◆ Instructions for the task ◆
Write out the full set of records exactly. Any pictures in them do not belong in the copy.

☆ ☆ ☆ ☆ ☆ ☆ ☆

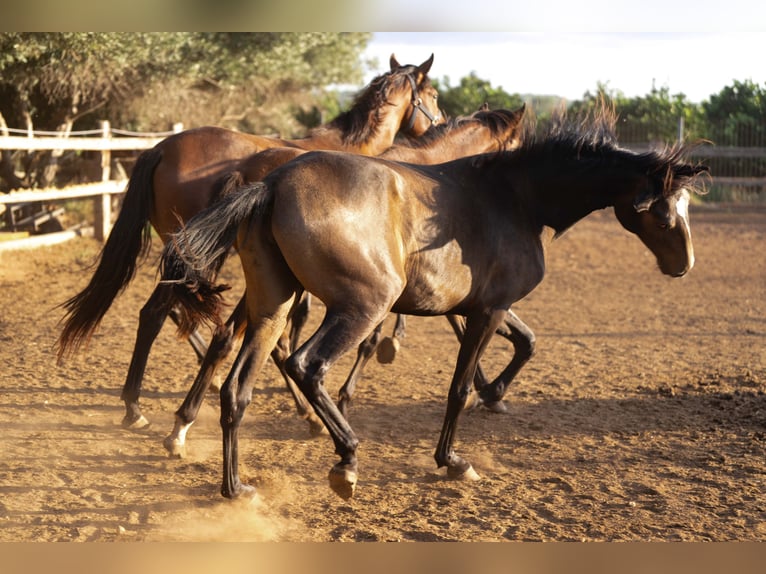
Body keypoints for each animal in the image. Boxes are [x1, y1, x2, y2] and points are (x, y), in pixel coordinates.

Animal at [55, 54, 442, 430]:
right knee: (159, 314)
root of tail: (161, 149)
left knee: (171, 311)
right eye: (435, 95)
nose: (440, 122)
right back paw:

☆ ☆ ☆ ☆ ☆ ☆ ☆

◆ Task response ◆
Body keypoints for each animal in the image. Boxes are [x1, y1, x2, y2] and points are (x, y), in pixel coordinates.

Animal at [55, 54, 442, 430]:
right knee: (159, 314)
root of tail: (161, 149)
left knee: (171, 311)
right eye: (435, 95)
nose: (440, 122)
right back paw:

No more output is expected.